MÁXIMA, REINA DE ESTILO Y SIMPATÍA
Como es habitual, la Reina no pasó desapercibida. Para la cena de gala ofrecida en su honor, Máxima deslumbró con un vestido largo con doble escote y mangas tipo capa, una creación vaporosa que aportaba movimiento y sofisticación. El toque lo puso la tiara bandeau, una joya hisórica compuesta por veintisiete diamantes que perteneció al cofre de la reina Guillermina. Completó el look con sandalias altas, clutch a juego y un recogido impecable que dejaba lucir sus pendientes.

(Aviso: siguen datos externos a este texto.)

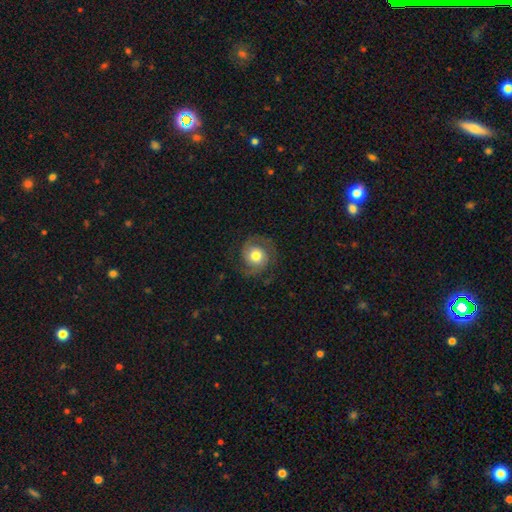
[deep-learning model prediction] Morphology: type=featured or disk (74%); edge-on=no (98%); bar=no (75%); spiral arms=yes (94%); winding=medium (44%); arm count=2 (86%); bulge=moderate (64%); merging=none (76%).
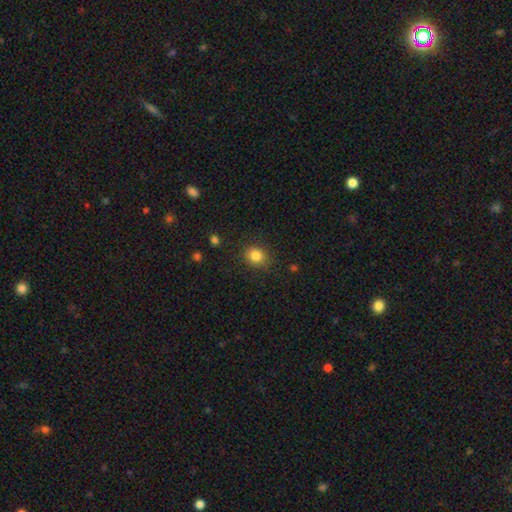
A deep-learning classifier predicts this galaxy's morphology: Smooth or featured? Predicted: smooth (p=0.84). How rounded? Predicted: round (p=0.75). Merging? Predicted: none (p=0.84).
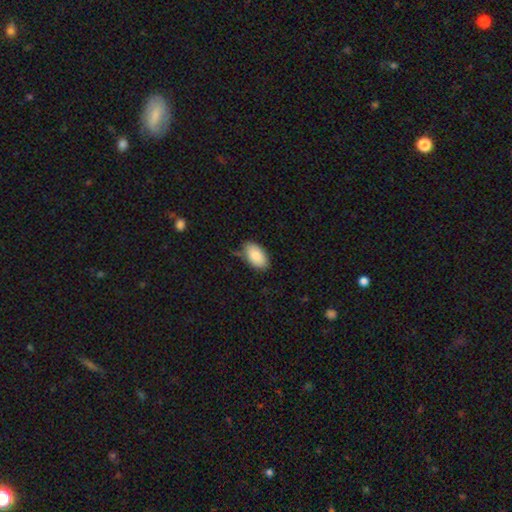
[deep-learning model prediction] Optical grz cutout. It shows a smooth galaxy with no disk features (85%) that is in between round and cigar-shaped (95%). Merging: none (71%).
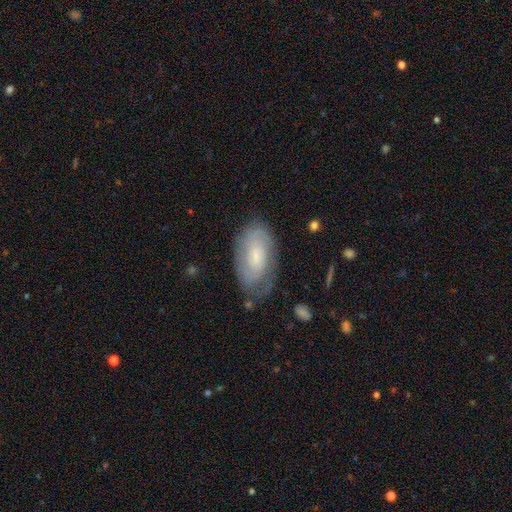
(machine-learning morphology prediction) smooth-or-featured: featured or disk: 55% | smooth: 37% | star or artifact: 7%
  disk-edge-on: no: 93% | yes: 7%
    bar: no: 61% | weak: 32% | strong: 6%
    has-spiral-arms: yes: 83% | no: 17%
    bulge-size: small: 49% | moderate: 34% | none: 8% | large: 7% | dominant: 2%
  merging: none: 69% | minor disturbance: 22% | major disturbance: 7% | merger: 2%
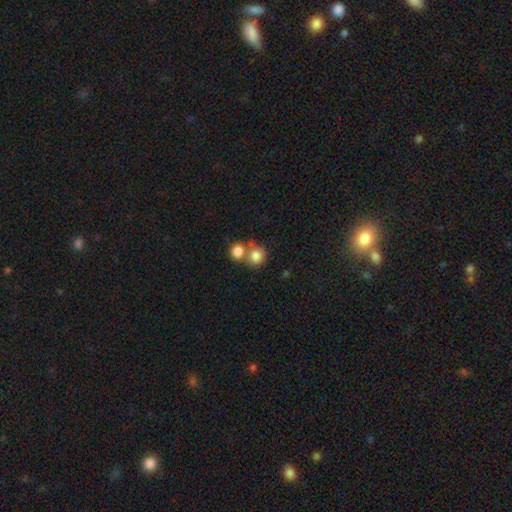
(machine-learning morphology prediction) A smooth galaxy with no disk features (82%) that is round (85%).

Vote fractions:
- Smooth or featured? smooth: 82% / star or artifact: 10% / featured or disk: 8%
- How rounded? round: 85% / in between: 14% / cigar-shaped: 1%
- Merging? none: 47% / merger: 43% / minor disturbance: 7% / major disturbance: 3%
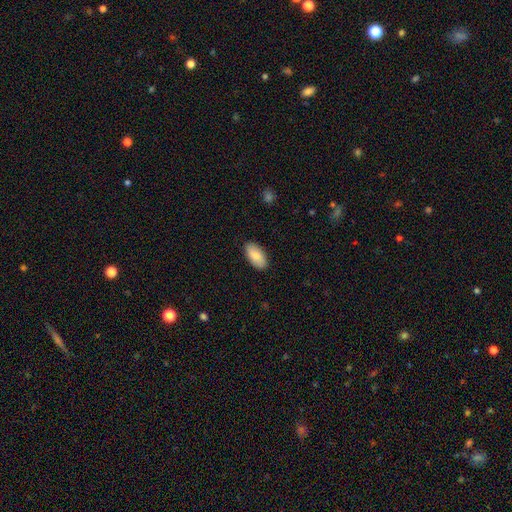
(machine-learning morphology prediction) Smooth or featured?
  - smooth: 84% *
  - featured or disk: 10%
  - star or artifact: 6%
How rounded?
  - in between: 94% *
  - cigar-shaped: 4%
  - round: 2%
Merging?
  - none: 87% *
  - minor disturbance: 10%
  - major disturbance: 2%
  - merger: 1%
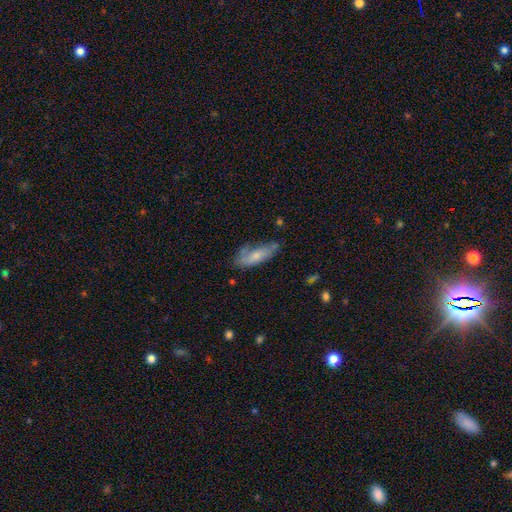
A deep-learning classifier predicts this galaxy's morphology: Q: Smooth or featured?
A: smooth (63%); runner-up: featured or disk (30%)
Q: How rounded?
A: in between (60%); runner-up: cigar-shaped (38%)
Q: Merging?
A: none (56%); runner-up: minor disturbance (28%)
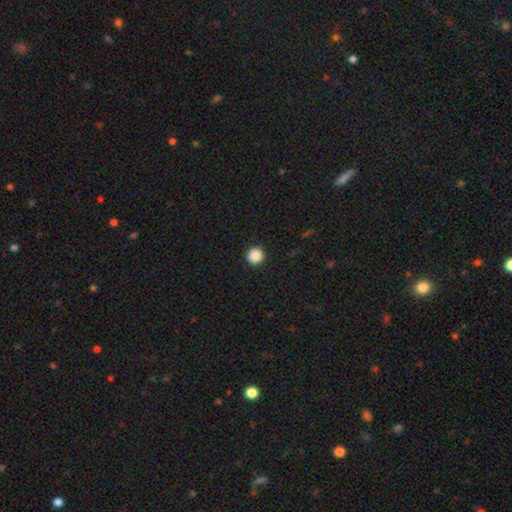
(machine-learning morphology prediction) Overall: smooth (88%). How rounded: round (96%). Merging: none (94%).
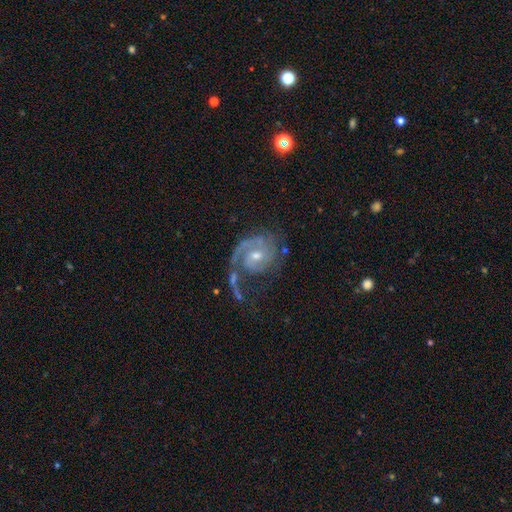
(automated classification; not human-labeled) Smooth or featured? featured or disk (90%)
Edge-on disk? no (98%)
Bar? no (59%)
Spiral arms? yes (97%)
Spiral winding? tight (45%)
Spiral arm count? 2 (46%)
Bulge size? moderate (49%)
Merging? none (48%)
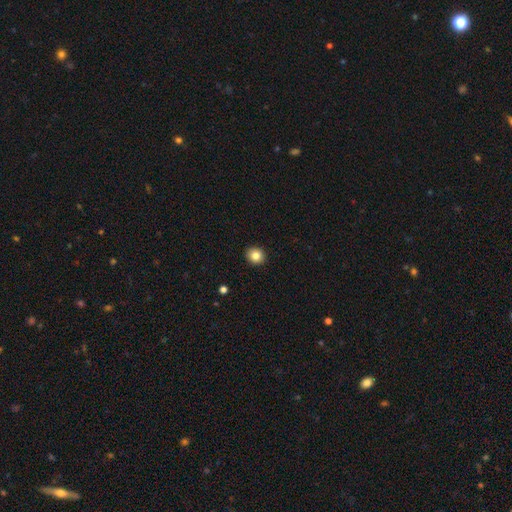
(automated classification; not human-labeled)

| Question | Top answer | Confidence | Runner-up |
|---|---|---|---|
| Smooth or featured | smooth | 84% | star or artifact (10%) |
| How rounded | round | 82% | in between (17%) |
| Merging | none | 92% | minor disturbance (6%) |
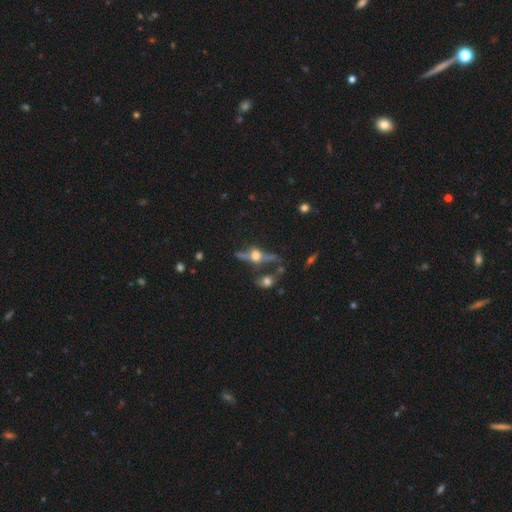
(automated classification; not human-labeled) Smooth or featured? Predicted: featured or disk (p=0.64). Edge-on disk? Predicted: yes (p=0.82). Edge-on bulge? Predicted: rounded (p=0.95). Merging? Predicted: none (p=0.60).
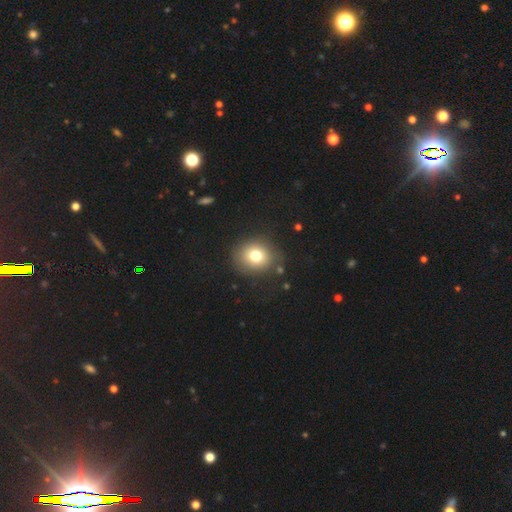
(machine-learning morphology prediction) smooth 75%, featured or disk 13%, star or artifact 12%. Down the decision tree: how rounded — round (72%); merging — none (82%).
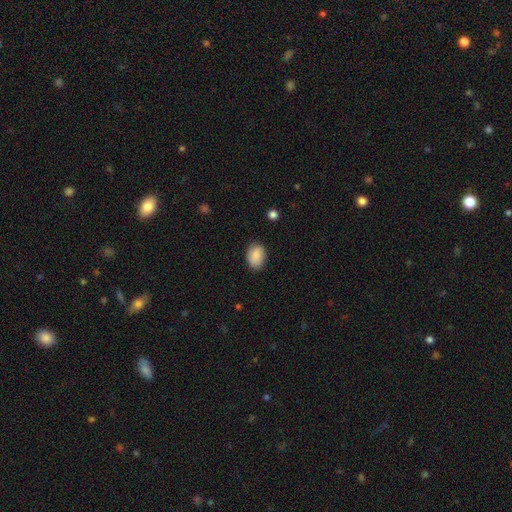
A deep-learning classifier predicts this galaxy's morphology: A smooth galaxy with no disk features (86%) that is in between round and cigar-shaped (77%).

Vote fractions:
- Smooth or featured? smooth: 86% / star or artifact: 7% / featured or disk: 7%
- How rounded? in between: 77% / round: 22% / cigar-shaped: 1%
- Merging? none: 80% / minor disturbance: 16% / major disturbance: 3% / merger: 1%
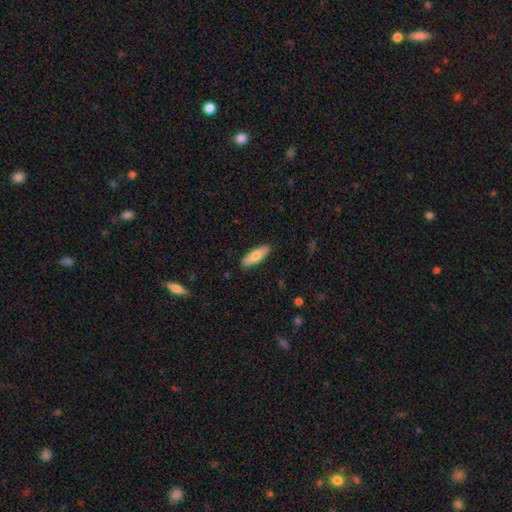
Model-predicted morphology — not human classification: type=smooth (68%); roundness=in between (52%); merging=none (89%).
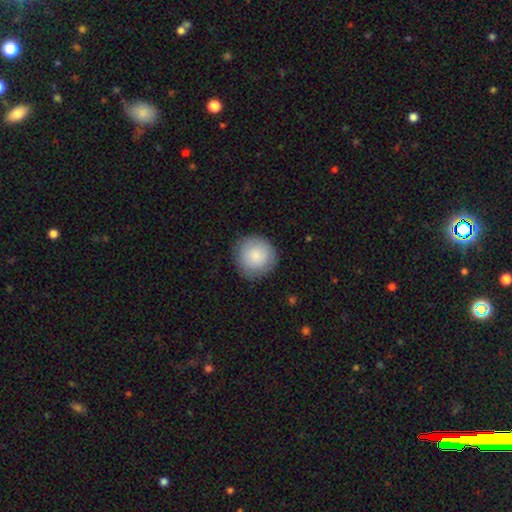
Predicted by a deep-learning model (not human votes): Smooth or featured?
  - smooth: 84% *
  - featured or disk: 10%
  - star or artifact: 6%
How rounded?
  - round: 94% *
  - in between: 6%
  - cigar-shaped: 1%
Merging?
  - none: 86% *
  - minor disturbance: 10%
  - major disturbance: 3%
  - merger: 1%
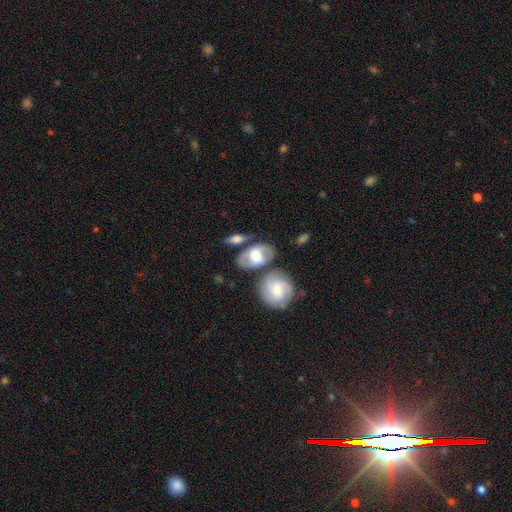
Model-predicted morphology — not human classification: A featured or disk galaxy (53%).

Vote fractions:
- Smooth or featured? featured or disk: 53% / smooth: 41% / star or artifact: 6%
- Edge-on disk? no: 89% / yes: 11%
- Merging? none: 53% / merger: 22% / minor disturbance: 17% / major disturbance: 7%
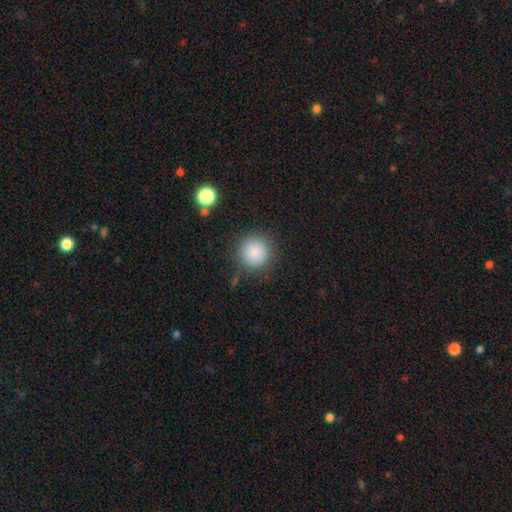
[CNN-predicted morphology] Overall: smooth (87%). How rounded: round (94%). Merging: none (85%).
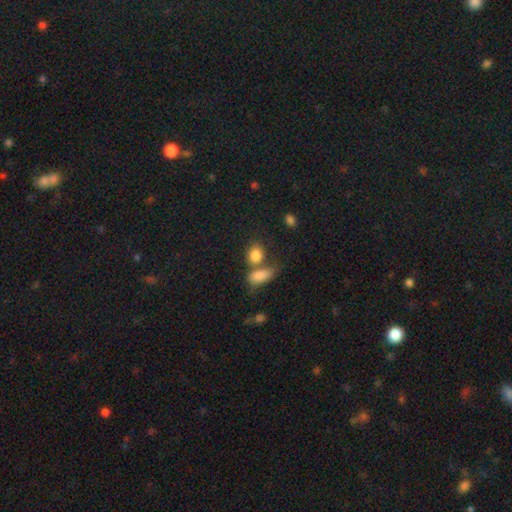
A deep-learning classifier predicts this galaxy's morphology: The model was most divided on "merging": merger: 44%, none: 40%, minor disturbance: 11%, major disturbance: 6%. More confident: smooth or featured — smooth (84%); how rounded — in between (62%).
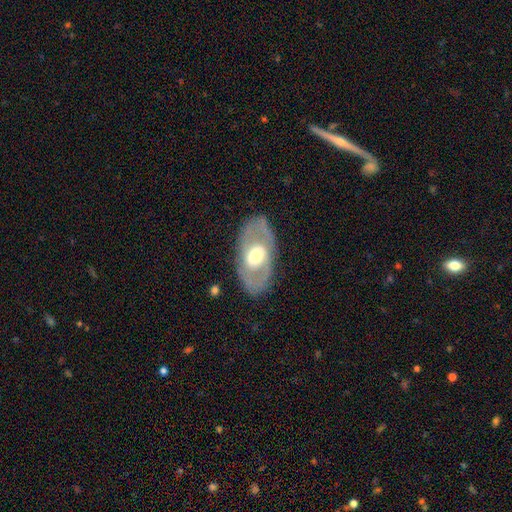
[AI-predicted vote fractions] Smooth or featured: featured or disk — 68% (smooth — 27%)
Edge-on disk: no — 91% (yes — 9%)
Bar: no — 41% (weak — 40%)
Spiral arms: yes — 50% (tied with no — 50%)
Bulge size: moderate — 62% (large — 25%)
Merging: none — 81% (minor disturbance — 12%)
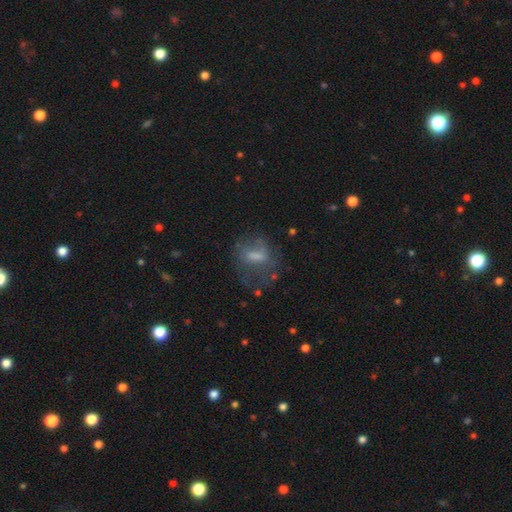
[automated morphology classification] Smooth or featured? Predicted: smooth (p=0.46). Merging? Predicted: none (p=0.49).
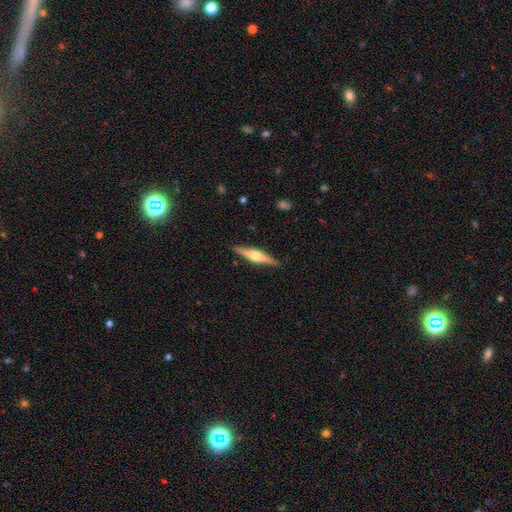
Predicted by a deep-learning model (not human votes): A featured or disk galaxy (72%) viewed edge-on (98%) with a rounded central bulge (92%). Merging: none (90%).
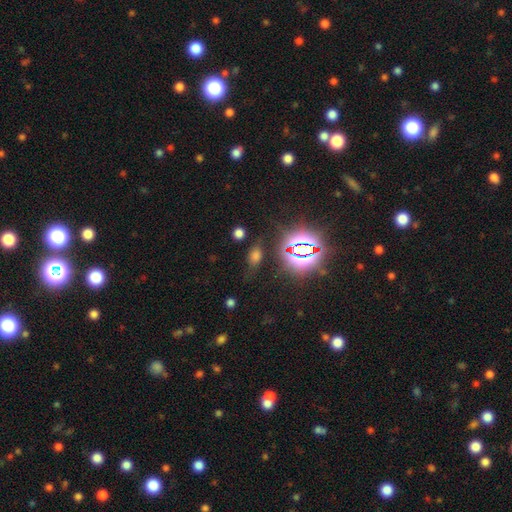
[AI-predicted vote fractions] Morphology: type=smooth (54%); roundness=in between (78%); merging=none (70%).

Durante el día, Máxima apostó por la frescura y el color: desde un vestido blanco con pamela de rafia para la ceremonia de bienvenida y un traje color fucsia drapeado para visitar el Tribunal de Justicia hasta un “vestido vitamina” con turbante y broche floral para su visita a Villa Zapakara, una fundación dedicada a la educación y el arte juvenil. Cada elección, pensada para el clima tropical, reafirmó su título de ícono de estilo.



Más allá de los looks y los gestos simbólicos, esta visita de Estado fue un puente entre dos naciones con una historia compartida y un futuro de cooperación. Como expresó el rey Guillermo Alejandro en su discurso: “Estamos deseosos de trabajar juntos, con respeto y esperanza”. Una frase que resume el espíritu de tres días donde la diplomacia, la memoria y la elegancia se dieron la mano en el corazón del trópico.